* _Exercise tasks_
a – In the proof excerpt, what does the proposition claim about the procedure $R$?
b – From the proof excerpt, write out the passage starting at "Let us consider, in" and ending at "non-zero: $u^0_1 \neq 0$.".

* _Text_

----

The following proposition is valid.

{\bf Proposition.} The procedure $R$ defined by relations
(\ref{F17})--(\ref{F18}) is a correct $R$-operation.

{\em Proof.}
To prove this proposition we should show that ({\em i}) the expression
(\ref{F17}) is finite, ({\em ii}) (\ref{F17}) is  obtained from
$R'\Pi_{\Gm}$ as an extension from the space from deleted origin
of the whole space, i.e. the corresponding counterterm
(\ref{Dl}) is local,
({\em iii}) the quantity $ {\cal C}_{\Gm} \Pi_{\Gm }$ found from
(\ref{F18}) is local.

Let us consider, in the space of coordinates, an arbitrary point
$\underline{x^0} \equiv \{ x^0_1, \ldots, x^0_n\}$ in which at least
one of the difference variables (e.g. $u^0_1 = x^0_1-x^0_n$) is
non-zero: $u^0_1 \neq 0$.

----

[Dataset rows]
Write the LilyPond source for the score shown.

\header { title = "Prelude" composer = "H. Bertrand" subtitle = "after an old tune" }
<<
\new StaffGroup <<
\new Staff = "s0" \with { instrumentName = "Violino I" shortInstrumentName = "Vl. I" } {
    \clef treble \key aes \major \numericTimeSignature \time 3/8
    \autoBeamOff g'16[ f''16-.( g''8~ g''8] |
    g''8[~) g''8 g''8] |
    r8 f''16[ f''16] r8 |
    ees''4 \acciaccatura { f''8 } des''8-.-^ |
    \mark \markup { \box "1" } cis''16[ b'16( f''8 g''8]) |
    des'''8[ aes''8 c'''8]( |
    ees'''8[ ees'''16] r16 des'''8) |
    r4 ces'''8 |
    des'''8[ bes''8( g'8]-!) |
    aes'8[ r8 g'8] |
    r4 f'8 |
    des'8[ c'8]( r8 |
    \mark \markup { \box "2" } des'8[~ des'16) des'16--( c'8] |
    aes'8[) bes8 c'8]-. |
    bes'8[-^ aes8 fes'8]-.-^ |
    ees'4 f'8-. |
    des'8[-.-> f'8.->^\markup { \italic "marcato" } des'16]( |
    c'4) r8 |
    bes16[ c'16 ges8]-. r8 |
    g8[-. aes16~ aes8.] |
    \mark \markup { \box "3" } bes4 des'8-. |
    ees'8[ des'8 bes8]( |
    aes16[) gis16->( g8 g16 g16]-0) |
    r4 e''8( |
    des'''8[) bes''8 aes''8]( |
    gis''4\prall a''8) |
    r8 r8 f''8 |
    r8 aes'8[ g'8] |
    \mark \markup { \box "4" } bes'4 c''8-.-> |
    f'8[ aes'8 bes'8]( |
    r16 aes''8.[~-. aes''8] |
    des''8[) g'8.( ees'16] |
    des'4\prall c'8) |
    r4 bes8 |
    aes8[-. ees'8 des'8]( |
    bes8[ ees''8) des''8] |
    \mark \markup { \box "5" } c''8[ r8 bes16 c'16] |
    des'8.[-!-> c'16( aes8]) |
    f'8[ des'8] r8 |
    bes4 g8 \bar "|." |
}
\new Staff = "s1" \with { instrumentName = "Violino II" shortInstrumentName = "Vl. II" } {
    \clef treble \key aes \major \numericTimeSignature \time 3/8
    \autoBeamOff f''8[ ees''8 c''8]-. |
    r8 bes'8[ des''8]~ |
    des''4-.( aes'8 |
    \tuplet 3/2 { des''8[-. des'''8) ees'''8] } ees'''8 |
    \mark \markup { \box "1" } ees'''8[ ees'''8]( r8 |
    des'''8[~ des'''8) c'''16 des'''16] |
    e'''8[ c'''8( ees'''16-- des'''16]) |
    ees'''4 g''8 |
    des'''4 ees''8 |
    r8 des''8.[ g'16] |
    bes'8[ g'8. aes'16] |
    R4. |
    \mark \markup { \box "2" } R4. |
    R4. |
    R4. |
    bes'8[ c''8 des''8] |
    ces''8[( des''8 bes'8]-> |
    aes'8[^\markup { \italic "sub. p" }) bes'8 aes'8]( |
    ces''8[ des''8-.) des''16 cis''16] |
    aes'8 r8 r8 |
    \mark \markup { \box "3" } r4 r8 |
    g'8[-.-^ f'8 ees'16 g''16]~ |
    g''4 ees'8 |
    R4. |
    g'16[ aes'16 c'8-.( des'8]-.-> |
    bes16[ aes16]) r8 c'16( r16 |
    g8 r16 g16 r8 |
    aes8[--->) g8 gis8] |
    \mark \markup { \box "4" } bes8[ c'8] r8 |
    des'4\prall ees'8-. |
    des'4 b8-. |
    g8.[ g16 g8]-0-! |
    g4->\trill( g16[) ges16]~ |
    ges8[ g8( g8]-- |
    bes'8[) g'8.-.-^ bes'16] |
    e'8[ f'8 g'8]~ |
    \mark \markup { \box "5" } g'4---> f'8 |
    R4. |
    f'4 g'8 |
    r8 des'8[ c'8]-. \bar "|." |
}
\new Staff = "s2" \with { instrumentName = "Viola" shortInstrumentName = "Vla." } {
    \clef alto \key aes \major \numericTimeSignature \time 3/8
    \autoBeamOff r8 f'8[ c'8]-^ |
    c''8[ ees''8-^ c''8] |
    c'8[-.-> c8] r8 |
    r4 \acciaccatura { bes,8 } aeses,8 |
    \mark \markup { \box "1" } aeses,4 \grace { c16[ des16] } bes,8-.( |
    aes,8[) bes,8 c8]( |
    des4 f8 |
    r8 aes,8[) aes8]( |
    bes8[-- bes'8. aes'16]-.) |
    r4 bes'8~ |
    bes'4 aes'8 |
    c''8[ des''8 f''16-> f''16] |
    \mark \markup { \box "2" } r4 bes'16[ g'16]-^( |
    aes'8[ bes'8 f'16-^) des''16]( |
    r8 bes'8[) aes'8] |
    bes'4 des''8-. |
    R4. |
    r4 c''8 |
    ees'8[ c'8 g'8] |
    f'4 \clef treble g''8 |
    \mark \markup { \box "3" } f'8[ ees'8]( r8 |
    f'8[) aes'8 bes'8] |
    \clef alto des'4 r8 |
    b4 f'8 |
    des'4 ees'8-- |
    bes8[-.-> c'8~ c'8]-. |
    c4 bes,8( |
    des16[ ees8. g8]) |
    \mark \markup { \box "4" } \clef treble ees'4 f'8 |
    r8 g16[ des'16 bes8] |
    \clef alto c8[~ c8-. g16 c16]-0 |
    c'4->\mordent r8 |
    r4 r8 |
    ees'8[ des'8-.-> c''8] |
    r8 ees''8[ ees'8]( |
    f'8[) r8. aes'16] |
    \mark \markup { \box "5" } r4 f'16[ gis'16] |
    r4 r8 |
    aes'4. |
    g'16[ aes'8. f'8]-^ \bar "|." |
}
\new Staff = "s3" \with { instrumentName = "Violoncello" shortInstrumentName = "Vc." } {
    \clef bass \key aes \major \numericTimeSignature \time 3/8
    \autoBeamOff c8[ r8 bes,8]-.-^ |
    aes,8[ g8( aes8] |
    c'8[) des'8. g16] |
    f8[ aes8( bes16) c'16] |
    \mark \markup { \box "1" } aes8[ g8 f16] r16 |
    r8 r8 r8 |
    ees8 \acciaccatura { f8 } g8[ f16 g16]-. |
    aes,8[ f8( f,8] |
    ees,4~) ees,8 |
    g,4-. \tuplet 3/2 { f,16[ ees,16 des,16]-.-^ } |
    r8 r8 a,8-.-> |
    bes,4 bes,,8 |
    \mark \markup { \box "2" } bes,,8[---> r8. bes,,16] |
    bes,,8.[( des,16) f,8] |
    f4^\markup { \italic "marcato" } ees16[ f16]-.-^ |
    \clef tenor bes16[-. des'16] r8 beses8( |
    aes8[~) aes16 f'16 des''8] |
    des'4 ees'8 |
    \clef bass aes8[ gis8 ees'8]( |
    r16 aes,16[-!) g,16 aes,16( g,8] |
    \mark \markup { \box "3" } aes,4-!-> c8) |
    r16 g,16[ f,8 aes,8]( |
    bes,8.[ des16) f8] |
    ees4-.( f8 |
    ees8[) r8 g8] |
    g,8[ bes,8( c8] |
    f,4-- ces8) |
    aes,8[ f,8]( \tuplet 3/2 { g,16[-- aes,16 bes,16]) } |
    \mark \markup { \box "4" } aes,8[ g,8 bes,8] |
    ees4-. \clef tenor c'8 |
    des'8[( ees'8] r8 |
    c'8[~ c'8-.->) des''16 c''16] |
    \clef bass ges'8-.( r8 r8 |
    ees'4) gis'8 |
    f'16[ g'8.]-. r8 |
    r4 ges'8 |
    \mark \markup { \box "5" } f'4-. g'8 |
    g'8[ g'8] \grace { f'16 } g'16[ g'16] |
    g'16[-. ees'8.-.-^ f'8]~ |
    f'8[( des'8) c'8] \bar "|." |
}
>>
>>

----

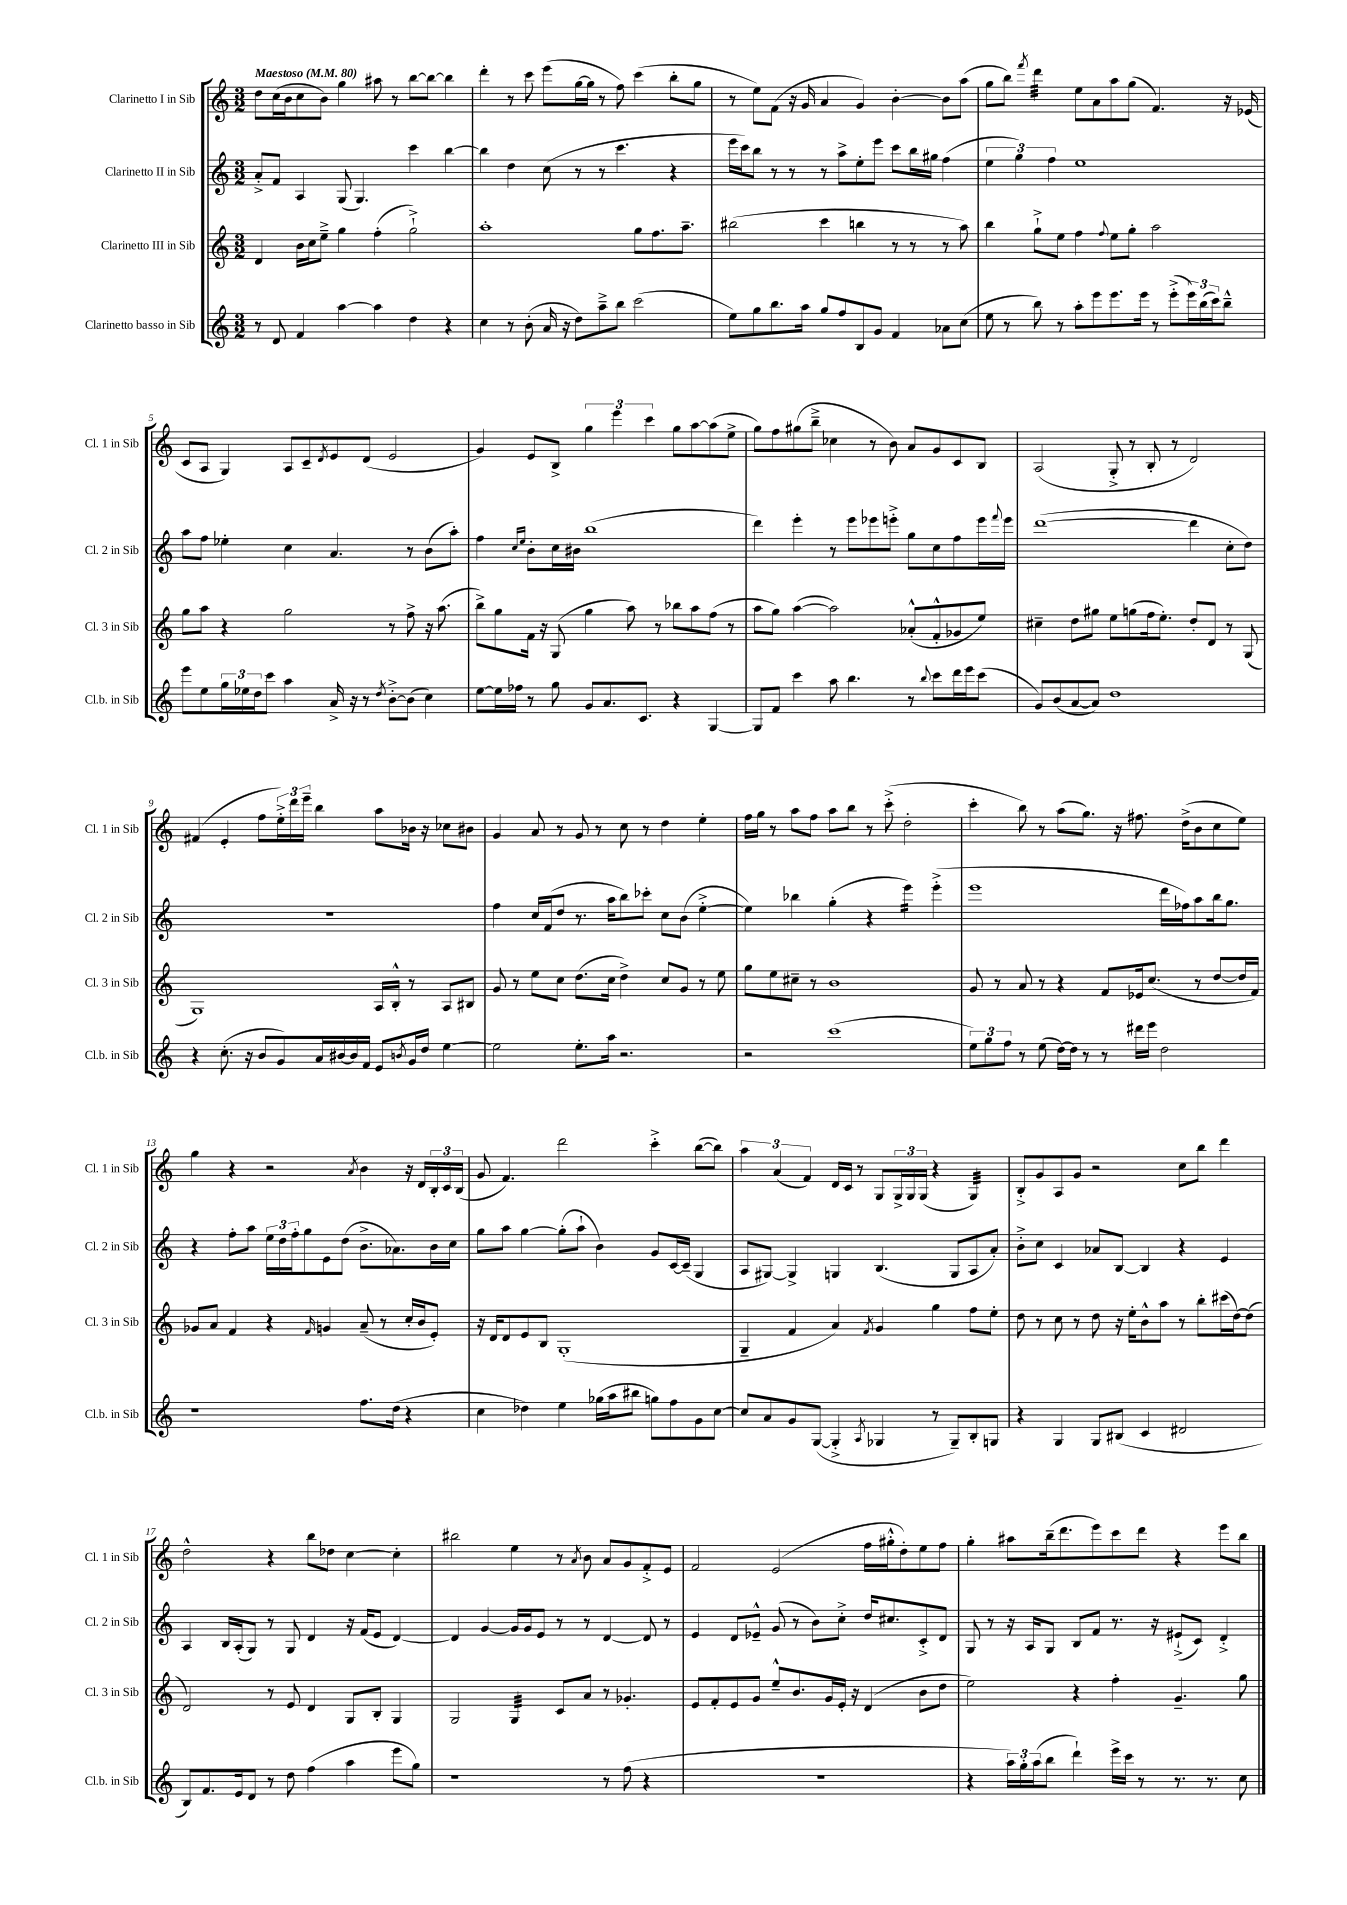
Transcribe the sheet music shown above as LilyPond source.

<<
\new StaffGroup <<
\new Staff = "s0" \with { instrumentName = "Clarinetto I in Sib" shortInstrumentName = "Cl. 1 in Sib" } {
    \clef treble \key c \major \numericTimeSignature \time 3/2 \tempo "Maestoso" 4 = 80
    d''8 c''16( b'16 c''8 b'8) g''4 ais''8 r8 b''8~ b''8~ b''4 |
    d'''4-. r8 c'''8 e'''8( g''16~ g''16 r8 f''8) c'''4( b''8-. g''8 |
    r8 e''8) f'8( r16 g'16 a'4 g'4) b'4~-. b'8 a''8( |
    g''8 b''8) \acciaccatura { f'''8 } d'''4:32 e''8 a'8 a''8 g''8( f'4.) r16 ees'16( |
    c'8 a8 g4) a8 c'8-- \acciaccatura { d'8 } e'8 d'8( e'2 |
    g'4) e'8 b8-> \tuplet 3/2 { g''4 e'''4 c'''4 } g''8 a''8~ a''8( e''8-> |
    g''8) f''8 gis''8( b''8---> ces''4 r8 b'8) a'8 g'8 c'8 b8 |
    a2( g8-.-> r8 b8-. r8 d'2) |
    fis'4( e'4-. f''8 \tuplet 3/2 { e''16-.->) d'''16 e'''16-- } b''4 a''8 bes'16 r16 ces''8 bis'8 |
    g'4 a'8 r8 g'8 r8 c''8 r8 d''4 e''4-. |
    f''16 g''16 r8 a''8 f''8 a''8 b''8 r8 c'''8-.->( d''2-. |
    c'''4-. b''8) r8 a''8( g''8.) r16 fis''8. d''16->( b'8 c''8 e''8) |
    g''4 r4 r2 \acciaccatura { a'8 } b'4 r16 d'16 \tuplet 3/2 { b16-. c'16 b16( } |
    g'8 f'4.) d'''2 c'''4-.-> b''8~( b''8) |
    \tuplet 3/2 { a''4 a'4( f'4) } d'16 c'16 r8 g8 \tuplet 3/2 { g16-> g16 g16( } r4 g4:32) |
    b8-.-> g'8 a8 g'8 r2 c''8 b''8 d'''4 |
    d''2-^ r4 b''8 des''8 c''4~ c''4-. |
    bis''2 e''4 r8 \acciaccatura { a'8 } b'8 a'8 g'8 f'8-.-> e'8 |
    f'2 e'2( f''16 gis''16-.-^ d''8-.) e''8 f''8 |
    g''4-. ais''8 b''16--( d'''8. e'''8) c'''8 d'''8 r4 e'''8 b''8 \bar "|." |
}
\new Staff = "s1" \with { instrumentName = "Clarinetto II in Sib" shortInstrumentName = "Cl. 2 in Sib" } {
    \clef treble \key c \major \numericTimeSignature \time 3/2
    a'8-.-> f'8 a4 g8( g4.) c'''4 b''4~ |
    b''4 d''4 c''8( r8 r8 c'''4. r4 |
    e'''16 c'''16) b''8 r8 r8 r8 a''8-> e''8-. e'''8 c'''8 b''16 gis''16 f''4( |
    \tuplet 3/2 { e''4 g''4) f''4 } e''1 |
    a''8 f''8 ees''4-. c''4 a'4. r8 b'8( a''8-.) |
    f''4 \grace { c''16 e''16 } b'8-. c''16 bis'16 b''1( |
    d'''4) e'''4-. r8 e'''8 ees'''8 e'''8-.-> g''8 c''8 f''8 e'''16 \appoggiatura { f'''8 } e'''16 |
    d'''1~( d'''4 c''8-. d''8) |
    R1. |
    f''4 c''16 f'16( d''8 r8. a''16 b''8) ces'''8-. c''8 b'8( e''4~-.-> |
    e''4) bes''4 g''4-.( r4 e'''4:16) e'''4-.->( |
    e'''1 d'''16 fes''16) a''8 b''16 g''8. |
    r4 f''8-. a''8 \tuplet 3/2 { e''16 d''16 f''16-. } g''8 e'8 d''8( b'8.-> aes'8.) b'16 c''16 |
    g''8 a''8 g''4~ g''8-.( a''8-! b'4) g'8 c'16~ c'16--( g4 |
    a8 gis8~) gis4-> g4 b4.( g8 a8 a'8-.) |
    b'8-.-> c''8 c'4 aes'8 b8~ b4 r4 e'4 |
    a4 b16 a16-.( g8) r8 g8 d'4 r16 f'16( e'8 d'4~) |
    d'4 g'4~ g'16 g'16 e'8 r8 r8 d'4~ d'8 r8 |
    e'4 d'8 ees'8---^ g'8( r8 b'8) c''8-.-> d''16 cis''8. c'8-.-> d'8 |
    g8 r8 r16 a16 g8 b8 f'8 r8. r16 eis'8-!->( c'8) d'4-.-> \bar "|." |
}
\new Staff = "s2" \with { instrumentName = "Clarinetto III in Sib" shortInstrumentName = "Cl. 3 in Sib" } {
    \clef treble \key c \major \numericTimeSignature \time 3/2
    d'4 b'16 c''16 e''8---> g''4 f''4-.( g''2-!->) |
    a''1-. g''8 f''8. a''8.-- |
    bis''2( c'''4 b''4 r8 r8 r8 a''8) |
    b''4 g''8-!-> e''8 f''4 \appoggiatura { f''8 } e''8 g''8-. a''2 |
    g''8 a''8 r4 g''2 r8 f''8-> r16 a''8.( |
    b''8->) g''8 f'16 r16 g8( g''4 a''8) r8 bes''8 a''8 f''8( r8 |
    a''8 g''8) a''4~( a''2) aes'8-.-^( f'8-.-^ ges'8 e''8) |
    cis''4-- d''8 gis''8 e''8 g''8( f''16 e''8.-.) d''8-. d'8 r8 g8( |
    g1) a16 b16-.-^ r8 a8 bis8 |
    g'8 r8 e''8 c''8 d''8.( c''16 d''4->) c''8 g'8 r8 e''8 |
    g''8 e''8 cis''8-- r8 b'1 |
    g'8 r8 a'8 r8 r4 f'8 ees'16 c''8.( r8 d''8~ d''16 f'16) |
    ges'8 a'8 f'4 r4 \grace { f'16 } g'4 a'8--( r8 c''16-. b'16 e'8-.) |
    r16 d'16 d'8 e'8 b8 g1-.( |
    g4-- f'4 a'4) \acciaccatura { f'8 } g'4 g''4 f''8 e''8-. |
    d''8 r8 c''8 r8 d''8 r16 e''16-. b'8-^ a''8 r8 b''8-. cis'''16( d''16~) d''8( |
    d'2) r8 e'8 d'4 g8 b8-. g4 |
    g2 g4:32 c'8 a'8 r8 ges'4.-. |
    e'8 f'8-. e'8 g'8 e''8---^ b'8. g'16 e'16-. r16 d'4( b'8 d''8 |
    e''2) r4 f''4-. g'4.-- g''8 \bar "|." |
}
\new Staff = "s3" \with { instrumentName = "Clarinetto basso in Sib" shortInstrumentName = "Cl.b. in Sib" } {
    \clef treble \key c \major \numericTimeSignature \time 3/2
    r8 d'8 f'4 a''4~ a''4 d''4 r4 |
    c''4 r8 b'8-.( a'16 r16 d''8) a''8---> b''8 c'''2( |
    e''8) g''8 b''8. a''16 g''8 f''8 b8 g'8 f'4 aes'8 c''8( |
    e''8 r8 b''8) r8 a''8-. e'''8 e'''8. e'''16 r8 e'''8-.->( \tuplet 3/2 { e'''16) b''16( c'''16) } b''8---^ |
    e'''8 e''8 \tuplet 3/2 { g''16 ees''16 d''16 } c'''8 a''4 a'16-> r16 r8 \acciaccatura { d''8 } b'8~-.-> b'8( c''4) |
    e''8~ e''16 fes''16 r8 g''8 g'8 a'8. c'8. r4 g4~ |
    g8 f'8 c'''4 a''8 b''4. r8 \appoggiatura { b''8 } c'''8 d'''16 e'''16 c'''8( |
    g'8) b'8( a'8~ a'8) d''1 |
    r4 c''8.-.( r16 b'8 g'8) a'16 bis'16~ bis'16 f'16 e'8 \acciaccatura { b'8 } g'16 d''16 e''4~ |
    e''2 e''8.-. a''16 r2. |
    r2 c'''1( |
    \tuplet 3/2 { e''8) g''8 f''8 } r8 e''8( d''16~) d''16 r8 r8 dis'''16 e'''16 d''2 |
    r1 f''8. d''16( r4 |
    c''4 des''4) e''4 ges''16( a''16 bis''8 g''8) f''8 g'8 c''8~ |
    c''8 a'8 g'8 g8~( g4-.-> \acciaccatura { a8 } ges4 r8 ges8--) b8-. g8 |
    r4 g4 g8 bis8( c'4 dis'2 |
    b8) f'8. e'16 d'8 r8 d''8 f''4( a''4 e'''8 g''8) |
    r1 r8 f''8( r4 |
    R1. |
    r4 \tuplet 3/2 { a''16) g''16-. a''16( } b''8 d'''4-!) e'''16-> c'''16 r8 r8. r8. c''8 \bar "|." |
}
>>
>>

----

* _Worked answers_
a – It is a correct $R$-operation.

b –
Let us consider, in the space of coordinates, an arbitrary point
$\underline{x^0} \equiv \{ x^0_1, \ldots, x^0_n\}$ in which at least
one of the difference variables (e.g. $u^0_1 = x^0_1-x^0_n$) is
non-zero: $u^0_1 \neq 0$.